• **Exercise prompt**
Here are the records. Write out exactly the lines between the one holding "Newsletter Archive" and the one holding "Crafted for both men and women, our keepsake", inclusive.

---- Dataset excerpts

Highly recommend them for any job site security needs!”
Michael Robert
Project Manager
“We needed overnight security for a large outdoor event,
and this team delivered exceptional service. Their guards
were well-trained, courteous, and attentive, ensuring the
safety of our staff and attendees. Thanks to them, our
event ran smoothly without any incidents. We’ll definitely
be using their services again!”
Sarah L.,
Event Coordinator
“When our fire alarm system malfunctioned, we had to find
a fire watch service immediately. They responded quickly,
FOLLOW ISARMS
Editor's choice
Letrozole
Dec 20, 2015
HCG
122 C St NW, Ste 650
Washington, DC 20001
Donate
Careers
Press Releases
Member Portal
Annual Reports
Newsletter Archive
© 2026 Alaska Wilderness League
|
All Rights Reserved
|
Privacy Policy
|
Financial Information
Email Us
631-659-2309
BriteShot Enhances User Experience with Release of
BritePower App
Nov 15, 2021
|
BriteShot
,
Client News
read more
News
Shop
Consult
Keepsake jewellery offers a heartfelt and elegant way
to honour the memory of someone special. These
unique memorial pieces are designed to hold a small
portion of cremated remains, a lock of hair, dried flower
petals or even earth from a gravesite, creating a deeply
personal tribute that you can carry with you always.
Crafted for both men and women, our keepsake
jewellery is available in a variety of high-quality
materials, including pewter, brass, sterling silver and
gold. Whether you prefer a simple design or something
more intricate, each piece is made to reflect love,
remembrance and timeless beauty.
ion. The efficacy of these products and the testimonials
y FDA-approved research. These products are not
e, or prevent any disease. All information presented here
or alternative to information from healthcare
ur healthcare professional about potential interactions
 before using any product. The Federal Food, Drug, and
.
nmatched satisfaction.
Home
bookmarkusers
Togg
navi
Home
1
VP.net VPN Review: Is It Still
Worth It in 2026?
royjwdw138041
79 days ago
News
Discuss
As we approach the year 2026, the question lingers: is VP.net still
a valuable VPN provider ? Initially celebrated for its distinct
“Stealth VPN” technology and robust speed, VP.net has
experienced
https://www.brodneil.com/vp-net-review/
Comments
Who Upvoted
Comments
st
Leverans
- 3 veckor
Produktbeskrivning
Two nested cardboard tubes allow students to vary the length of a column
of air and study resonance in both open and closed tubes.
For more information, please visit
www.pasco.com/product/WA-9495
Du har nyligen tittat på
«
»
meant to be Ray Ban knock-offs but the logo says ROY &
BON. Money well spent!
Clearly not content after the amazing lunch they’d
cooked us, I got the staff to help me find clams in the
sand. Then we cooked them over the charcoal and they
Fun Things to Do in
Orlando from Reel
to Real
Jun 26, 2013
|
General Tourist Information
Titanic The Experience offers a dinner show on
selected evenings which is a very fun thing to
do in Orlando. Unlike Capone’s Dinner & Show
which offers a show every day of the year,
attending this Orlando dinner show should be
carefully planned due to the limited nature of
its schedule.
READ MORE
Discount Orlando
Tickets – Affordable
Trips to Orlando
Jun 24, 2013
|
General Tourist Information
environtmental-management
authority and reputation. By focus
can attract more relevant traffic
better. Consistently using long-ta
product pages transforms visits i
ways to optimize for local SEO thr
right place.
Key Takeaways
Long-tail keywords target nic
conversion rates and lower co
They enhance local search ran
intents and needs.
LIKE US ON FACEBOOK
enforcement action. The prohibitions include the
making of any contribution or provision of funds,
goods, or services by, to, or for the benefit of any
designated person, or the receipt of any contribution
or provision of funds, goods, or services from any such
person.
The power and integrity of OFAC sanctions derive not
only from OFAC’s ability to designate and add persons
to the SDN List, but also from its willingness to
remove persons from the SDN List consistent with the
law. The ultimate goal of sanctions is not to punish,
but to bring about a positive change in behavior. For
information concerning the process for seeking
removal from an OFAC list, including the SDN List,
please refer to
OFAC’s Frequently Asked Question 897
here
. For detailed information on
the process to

--------

• **Finished exercise**
Newsletter Archive
© 2026 Alaska Wilderness League
|
All Rights Reserved
|
Privacy Policy
|
Financial Information
Email Us
631-659-2309
BriteShot Enhances User Experience with Release of
BritePower App
Nov 15, 2021
|
BriteShot
,
Client News
read more
News
Shop
Consult
Keepsake jewellery offers a heartfelt and elegant way
to honour the memory of someone special. These
unique memorial pieces are designed to hold a small
portion of cremated remains, a lock of hair, dried flower
petals or even earth from a gravesite, creating a deeply
personal tribute that you can carry with you always.
Crafted for both men and women, our keepsake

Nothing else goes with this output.